James put a hand on Blake's shoulder and said, “Hear her out, Ravenscroft.”
“It's the butler,” Caroline put in quickly, before Blake changed his mind and decided to strangle her after all. “Farnsworth. I forgot about his tea. He has a strange habit, you see. He takes tea at ten every night. And he walks right by…” Her voice trailed off as she saw a beam of light moving in the dining room. It had to be Farnsworth, holding a lantern as he walked through the hall. The dining room doors were usually left open, so if his lantern was rather bright, they would be able to see its glow through the window.
Unless he'd heard something and had actually gone into the dining room to investigate…
All three of them hit the ground with alacrity.
“He has very keen ears,” Caroline whispered.
“Then shut up,” Blake hissed back.
She did.
The traveling light disappeared for a moment, then reappeared in the south drawing room.
“I thought you said Prewitt keeps this room locked,” Blake whispered.
“Farnsworth has a key,” Caroline whispered back.
Blake motioned to her with his hands to move away from the south drawing room window, and so she slithered on her belly until she was next to the dining room.
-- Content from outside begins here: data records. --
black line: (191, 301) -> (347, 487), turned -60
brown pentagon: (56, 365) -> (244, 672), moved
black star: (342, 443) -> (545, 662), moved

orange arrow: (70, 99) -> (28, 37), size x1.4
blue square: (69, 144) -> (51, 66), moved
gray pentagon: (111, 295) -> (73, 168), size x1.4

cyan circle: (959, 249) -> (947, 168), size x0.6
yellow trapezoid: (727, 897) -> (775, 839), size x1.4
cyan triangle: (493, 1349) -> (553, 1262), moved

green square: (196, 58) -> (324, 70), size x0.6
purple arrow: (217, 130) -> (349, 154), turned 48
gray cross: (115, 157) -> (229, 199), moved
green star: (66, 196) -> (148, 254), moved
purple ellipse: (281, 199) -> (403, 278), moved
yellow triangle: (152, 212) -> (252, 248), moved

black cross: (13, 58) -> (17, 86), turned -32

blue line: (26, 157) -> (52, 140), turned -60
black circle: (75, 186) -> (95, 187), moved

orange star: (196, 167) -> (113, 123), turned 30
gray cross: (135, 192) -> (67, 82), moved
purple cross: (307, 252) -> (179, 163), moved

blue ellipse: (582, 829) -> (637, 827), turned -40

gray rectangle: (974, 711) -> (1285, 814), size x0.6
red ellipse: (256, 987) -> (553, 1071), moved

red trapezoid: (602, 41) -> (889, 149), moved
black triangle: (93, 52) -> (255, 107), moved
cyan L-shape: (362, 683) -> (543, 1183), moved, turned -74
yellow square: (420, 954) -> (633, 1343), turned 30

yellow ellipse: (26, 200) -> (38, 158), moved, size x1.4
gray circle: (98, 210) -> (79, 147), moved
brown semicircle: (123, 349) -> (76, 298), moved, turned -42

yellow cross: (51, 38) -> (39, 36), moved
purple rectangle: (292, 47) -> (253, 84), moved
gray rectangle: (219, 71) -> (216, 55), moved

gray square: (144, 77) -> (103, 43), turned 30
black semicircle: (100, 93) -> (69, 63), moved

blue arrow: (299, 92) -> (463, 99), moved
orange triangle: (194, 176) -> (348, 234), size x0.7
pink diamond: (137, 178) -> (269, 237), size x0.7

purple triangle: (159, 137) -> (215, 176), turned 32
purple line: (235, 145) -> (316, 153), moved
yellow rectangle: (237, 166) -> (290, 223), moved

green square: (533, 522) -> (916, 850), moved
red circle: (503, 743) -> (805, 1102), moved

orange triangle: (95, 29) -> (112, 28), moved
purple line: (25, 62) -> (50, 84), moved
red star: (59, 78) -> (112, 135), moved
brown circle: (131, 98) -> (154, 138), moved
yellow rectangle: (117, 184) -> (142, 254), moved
Blake was right behind her. She looked around for James, but he must have gone around the corner in the opposite direction.
Blake pointed to the building and mouthed, “Closer to the wall.” Caroline followed his instructions until she was pressed up against the cool exterior stone of Prewitt Hall. Within seconds, however, her other side was pressed up against the warm body of Blake Ravenscroft.
Caroline gasped. The man was lying on top of her! She would have blistered his ears, except that she knew she had to keep her voice down. Not to mention the fact that she was lying facedown on the ground and had no desire to get a mouthful of grass.